Nul doute que la présence des garde-feux et que les mesures actives et rapides prises par ces derniers ont évité des pertes matérielles et ont réduit de façon importante les pertes. En outre, les titulaires de permis ont obtenu des renseignements fiables sur la quantité de bois d'œuvre endommagé, la situation des incendies, la force requise pour s'occuper du bois cette saison avant que les larves ne causent des dommages importants. Tous ces éléments ont permis à la province et aux titulaires de permis d'économiser des sommes importantes.
Toutes les réponses reçues des concessionnaires indiquaient l'approbation du service et demandaient de poursuivre et de prolonger son utilisation. Même les concessionnaires n'ayant pas profité de ces services admettaient sa valeur et son effet bénéfique. Les suggestions pour rendre le service plus efficace, bien que peu nombreuses, sont tout à fait pratiques. Ceux dont le territoire est protégé par les garde-feux exigent avec véhémence et en toute impartialité qu'un permis d'exploitation soit octroyé uniquement si un garde-feu couvre le territoire en question. Comme il arrive fréquemment, les personnes indiquent que les feux de brousse s'échappent vers les zones où il n'y a pas de garde-feu. Les garde-feux du territoire adjacent doivent se rendre sur les lieux et empêcher l'incendie de devenir incontrôlable et de se propager aux zones de leurs employeurs. Il a également été suggéré de ne pas permettre de colonisation sur les territoires de pins. Il convient de noter que cette colonisation n'est désormais plus permise par le service.
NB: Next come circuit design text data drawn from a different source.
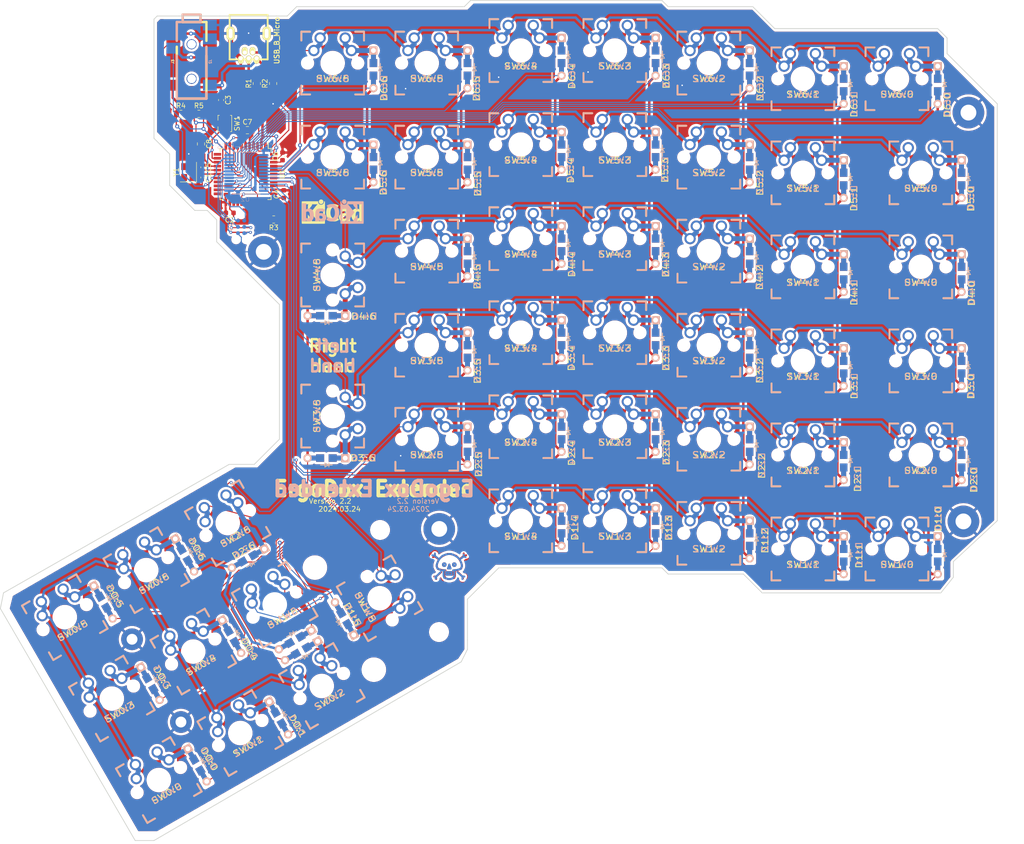
<source format=kicad_pcb>
(kicad_pcb
	(version 20240108)
	(generator "pcbnew")
	(generator_version "8.0")
	(general
		(thickness 1.6)
		(legacy_teardrops no)
	)
	(paper "A4")
	(layers
		(0 "F.Cu" signal)
		(31 "B.Cu" signal)
		(32 "B.Adhes" user "B.Adhesive")
		(33 "F.Adhes" user "F.Adhesive")
		(34 "B.Paste" user)
		(35 "F.Paste" user)
		(36 "B.SilkS" user "B.Silkscreen")
		(37 "F.SilkS" user "F.Silkscreen")
		(38 "B.Mask" user)
		(39 "F.Mask" user)
		(40 "Dwgs.User" user "User.Drawings")
		(41 "Cmts.User" user "User.Comments")
		(42 "Eco1.User" user "User.Eco1")
		(43 "Eco2.User" user "User.Eco2")
		(44 "Edge.Cuts" user)
		(45 "Margin" user)
		(46 "B.CrtYd" user "B.Courtyard")
		(47 "F.CrtYd" user "F.Courtyard")
		(48 "B.Fab" user)
		(49 "F.Fab" user)
	)
	(setup
		(pad_to_mask_clearance 0.05)
		(allow_soldermask_bridges_in_footprints no)
		(grid_origin 113.03 35.814)
		(pcbplotparams
			(layerselection 0x00012ff_ffffffff)
			(plot_on_all_layers_selection 0x0000000_00000000)
			(disableapertmacros no)
			(usegerberextensions no)
			(usegerberattributes no)
			(usegerberadvancedattributes no)
			(creategerberjobfile no)
			(dashed_line_dash_ratio 12.000000)
			(dashed_line_gap_ratio 3.000000)
			(svgprecision 6)
			(plotframeref no)
			(viasonmask no)
			(mode 1)
			(useauxorigin no)
			(hpglpennumber 1)
			(hpglpenspeed 20)
			(hpglpendiameter 15.000000)
			(pdf_front_fp_property_popups yes)
			(pdf_back_fp_property_popups yes)
			(dxfpolygonmode yes)
			(dxfimperialunits yes)
			(dxfusepcbnewfont yes)
			(psnegative no)
			(psa4output no)
			(plotreference yes)
			(plotvalue yes)
			(plotfptext yes)
			(plotinvisibletext no)
			(sketchpadsonfab no)
			(subtractmaskfromsilk no)
			(outputformat 1)
			(mirror no)
			(drillshape 0)
			(scaleselection 1)
			(outputdirectory "output/")
		)
	)
	(net 0 "")
	(net 1 "XTAL2")
	(net 2 "GND")
	(net 3 "VCC")
	(net 4 "XTAL1")
	(net 5 "Net-(U1-AREF)")
	(net 6 "Net-(U1-UCAP)")
	(net 7 "Col0")
	(net 8 "Net-(D0:0-K)")
	(net 9 "Col1")
	(net 10 "Net-(D0:1-K)")
	(net 11 "Col2")
	(net 12 "Net-(D0:2-K)")
	(net 13 "Col3")
	(net 14 "Net-(D0:3-K)")
	(net 15 "Col4")
	(net 16 "Net-(D0:4-K)")
	(net 17 "Col5")
	(net 18 "Net-(D0:5-K)")
	(net 19 "Col6")
	(net 20 "Net-(D0:6-K)")
	(net 21 "Net-(D1:0-K)")
	(net 22 "Net-(D1:1-K)")
	(net 23 "Net-(D1:2-K)")
	(net 24 "Net-(D1:3-K)")
	(net 25 "Net-(D1:4-K)")
	(net 26 "Net-(D1:5-K)")
	(net 27 "Net-(D1:6-K)")
	(net 28 "Net-(D2:0-K)")
	(net 29 "Net-(D2:1-K)")
	(net 30 "Net-(D2:2-K)")
	(net 31 "Net-(D2:3-K)")
	(net 32 "Net-(D2:4-K)")
	(net 33 "Net-(D2:5-K)")
	(net 34 "Net-(D2:6-K)")
	(net 35 "Net-(D3:0-K)")
	(net 36 "Net-(D3:1-K)")
	(net 37 "Net-(D3:2-K)")
	(net 38 "Net-(D3:3-K)")
	(net 39 "Net-(D3:4-K)")
	(net 40 "Net-(D3:5-K)")
	(net 41 "Net-(D3:6-K)")
	(net 42 "Net-(D4:0-K)")
	(net 43 "Net-(D4:1-K)")
	(net 44 "Net-(D4:2-K)")
	(net 45 "Net-(D4:3-K)")
	(net 46 "Net-(D4:4-K)")
	(net 47 "Net-(D4:5-K)")
	(net 48 "Net-(D4:6-K)")
	(net 49 "Net-(D5:0-K)")
	(net 50 "Net-(D5:1-K)")
	(net 51 "Net-(D5:2-K)")
	(net 52 "Net-(D5:3-K)")
	(net 53 "Net-(D5:4-K)")
	(net 54 "Net-(D5:5-K)")
	(net 55 "Net-(D5:6-K)")
	(net 56 "Net-(D6:0-K)")
	(net 57 "Net-(D6:1-K)")
	(net 58 "Net-(D6:2-K)")
	(net 59 "Net-(D6:3-K)")
	(net 60 "Net-(D6:4-K)")
	(net 61 "Net-(D6:5-K)")
	(net 62 "Net-(D6:6-K)")
	(net 63 "Net-(J1-D-)")
	(net 64 "Net-(J1-D+)")
	(net 65 "unconnected-(J1-ID-Pad4)")
	(net 66 "Net-(U1-D+)")
	(net 67 "Net-(U1-D-)")
	(net 68 "Net-(U1-~{HWB}{slash}PE2)")
	(net 69 "RST")
	(net 70 "Row0")
	(net 71 "Row1")
	(net 72 "Row2")
	(net 73 "Row3")
	(net 74 "Row4")
	(net 75 "Row5")
	(net 76 "Row6")
	(net 77 "unconnected-(U1-PB6-Pad30)")
	(net 78 "unconnected-(U1-PE6-Pad1)")
	(net 79 "SCL")
	(net 80 "SDA")
	(net 81 "unconnected-(U1-PD5-Pad22)")
	(net 82 "unconnected-(U1-PC7-Pad32)")
	(net 83 "unconnected-(U1-PD6-Pad26)")
	(net 84 "unconnected-(U1-PD4-Pad25)")
	(net 85 "unconnected-(U1-PB4-Pad28)")
	(net 86 "unconnected-(U1-PB7-Pad12)")
	(net 87 "unconnected-(U1-PB5-Pad29)")
	(net 88 "unconnected-(U2-GPA7-Pad24)")
	(net 89 "unconnected-(U2-INTB-Pad15)")
	(net 90 "unconnected-(U2-INTA-Pad16)")
	(net 91 "unconnected-(U2-GPB7-Pad9)")
	(footprint "Capacitor_SMD:C_0402_1005Metric" (layer "F.Cu") (at 106.2355 54.8005 -90))
	(footprint "Capacitor_SMD:C_0603_1608Metric" (layer "F.Cu") (at 111.7345 61.976 180))
	(footprint "Capacitor_SMD:C_0603_1608Metric" (layer "F.Cu") (at 109.982 39.116 -90))
	(footprint "Capacitor_SMD:C_0603_1608Metric" (layer "F.Cu") (at 122.682 58.166 90))
	(footprint "Capacitor_SMD:C_0402_1005Metric" (layer "F.Cu") (at 106.2355 52.7455 90))
	(footprint "Capacitor_SMD:C_0603_1608Metric" (layer "F.Cu") (at 122.428 50.5205 90))
	(footprint "Capacitor_SMD:C_0805_2012Metric" (layer "F.Cu") (at 115.316 45.212))
	(footprint "Capacitor_SMD:C_0805_2012Metric" (layer "F.Cu") (at 105.918 48.006 -90))
	(footprint "custom_footprints:DIODE" (layer "F.Cu") (at 105.161834 173.820908 -60))
	(footprint "custom_footprints:DIODE" (layer "F.Cu") (at 121.659618 164.295908 -60))
	(footprint "custom_footprints:DIODE" (layer "F.Cu") (at 126.245862 150.649516 -150))
	(footprint "custom_footprints:DIODE" (layer "F.Cu") (at 95.636834 157.323124 -60))
	(footprint "custom_footprints:DIODE" (layer "F.Cu") (at 112.134618 147.798124 -60))
	(footprint "custom_footprints:DIODE" (layer "F.Cu") (at 86.111834 140.82534 -60))
	(footprint "custom_footprints:DIODE" (layer "F.Cu") (at 102.609618 131.30034 -60))
	(footprint "custom_footprints:DIODE" (layer "F.Cu") (at 255.143 131.318 -90))
	(footprint "custom_footprints:DIODE" (layer "F.Cu") (at 236.093 131.318 -90))
	(footprint "custom_footprints:DIODE" (layer "F.Cu") (at 217.043 128.143 -90))
	(footprint "custom_footprints:DIODE" (layer "F.Cu") (at 197.993 125.603 -90))
	(footprint "custom_footprints:DIODE" (layer "F.Cu") (at 178.943 125.603 -90))
	(footprint "custom_footprints:DIODE" (layer "F.Cu") (at 134.959607 144.152163 120))
	(footprint "custom_footprints:DIODE" (layer "F.Cu") (at 259.969 112.268 -90))
	(footprint "custom_footprints:DIODE" (layer "F.Cu") (at 236.093 112.268 -90))
	(footprint "custom_footprints:DIODE" (layer "F.Cu") (at 217.043 109.093 -90))
	(footprint "custom_footprints:DIODE" (layer "F.Cu") (at 197.993 106.553 -90))
	(footprint "custom_footprints:DIODE" (layer "F.Cu") (at 178.943 106.553 -90))
	(footprint "custom_footprints:DIODE" (layer "F.Cu") (at 159.893 109.093 -90))
	(footprint "custom_footprints:DIODE" (layer "F.Cu") (at 115.450862 131.952027 -150))
	(footprint "custom_footprints:DIODE" (layer "F.Cu") (at 259.969 93.218 -90))
	(footprint "custom_footprints:DIODE" (layer "F.Cu") (at 236.093 93.218 -90))
	(footprint "custom_footprints:DIODE" (layer "F.Cu") (at 217.043 90.043 -90))
	(footprint "custom_footprints:DIODE" (layer "F.Cu") (at 197.993 87.503 -90))
	(footprint "custom_footprints:DIODE" (layer "F.Cu") (at 178.943 87.503 -90))
	(footprint "custom_footprints:DIODE" (layer "F.Cu") (at 159.893 90.043 -90))
	(footprint "custom_footprints:DIODE" (layer "F.Cu") (at 131.318 111.633 180))
	(footprint "custom_footprints:DIODE" (layer "F.Cu") (at 259.969 74.168 -90))
	(footprint "custom_footprints:DIODE" (layer "F.Cu") (at 236.093 74.168 -90))
	(footprint "custom_footprints:DIODE" (layer "F.Cu") (at 217.043 70.993 -90))
	(footprint "custom_footprints:DIODE" (layer "F.Cu") (at 197.993 68.453 -90))
	(footprint "custom_footprints:DIODE" (layer "F.Cu") (at 178.943 68.453 -90))
	(footprint "custom_footprints:DIODE" (layer "F.Cu") (at 159.893 70.993 -90))
	(footprint "custom_footprints:DIODE" (layer "F.Cu") (at 131.318 82.804 180))
	(footprint "custom_footprints:DIODE"
		(layer "F.Cu")
		(uuid "00000000-0000-0000-0000-00005d293639")
		(at 259.969 55.118 -90)
		(property "Reference" "D5:0"
			(at 4.046 -1.891 90)
			(layer "F.SilkS")
			(uuid "d989bc64-8b7f-48e9-922c-687a45533519")
			(effects
				(font
					(size 1.27 1.524)
					(thickness 0.2032)
				)
			)
		)
		(property "Value" "D_ALT"
			(at 0 1.778
... [3369110 chars truncated]
</source>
D'autres suggestions de moindre importance ont été faites, toutes portant sur une supervision accrue, mais aucune n'exige une loi, puisque la loi actuelle sur la prévention des incendies permet de satisfaire toutes les suggestions faites.
Les causes principales des incendies sont la négligence de la part des colons lors du déboisement du territoire. Ils allument un feu pour brûler les découpures sans se soucier des environs ou du temps prévu, en allumant souvent des feux en période de sécheresse extrême et par grand vent. Les draveurs allument des feux pour cuire les aliments et laissent des points chauds sans surveillance sans les éteindre. Les chasseurs, les pêcheurs, les touristes et les explorateurs imprudents allument des feux dans des endroits très inflammables et quittent les lieux, laissant le vent souffler sur les braises qui se transformeront peut-être en sinistre important. Ils laissent tomber les allumettes ayant servi à allumer une pipe sur les feuilles et les broussailles sèches et, à une occasion, un incendie important a commencé à partir d'une bourre de fusil sans flammes. Dans un ou deux cas, des étincelles provenant de locomotives ont été la source du danger.
Pour conclure, je souhaite souligner la situation dangereuse qui semble exister et, par conséquent, la nécessité de prendre toutes les mesures possibles pour en réduire l'impact. Lorsqu'on sait qu'une allumette lancée négligemment peut entraîner, pour la province, des millions de dollars de perte en bois d'œuvre qui se sont envolés en fumée, il est important de se départir des concessions forestières aussi tôt qu'on constate l’avance de la colonisation. La vente du terrain permet d’obtenir une prime et d’accroître la supervision; une supervision que la Couronne ne peut offrir.
Les incendies étaient circonscrits à la portion est ou à celle où s’était établie des colonies dans la province, aucun incendie de grande ampleur n'a été signalé dans les districts d'Algoma, de Thunder Bay ou de Rainy River.
Nous proposons de continuer à offrir le service au cours de l'été prochain en respectant les mêmes principes que ceux mentionnés ici et de déployer tous les efforts requis pour la réussite de ce projet.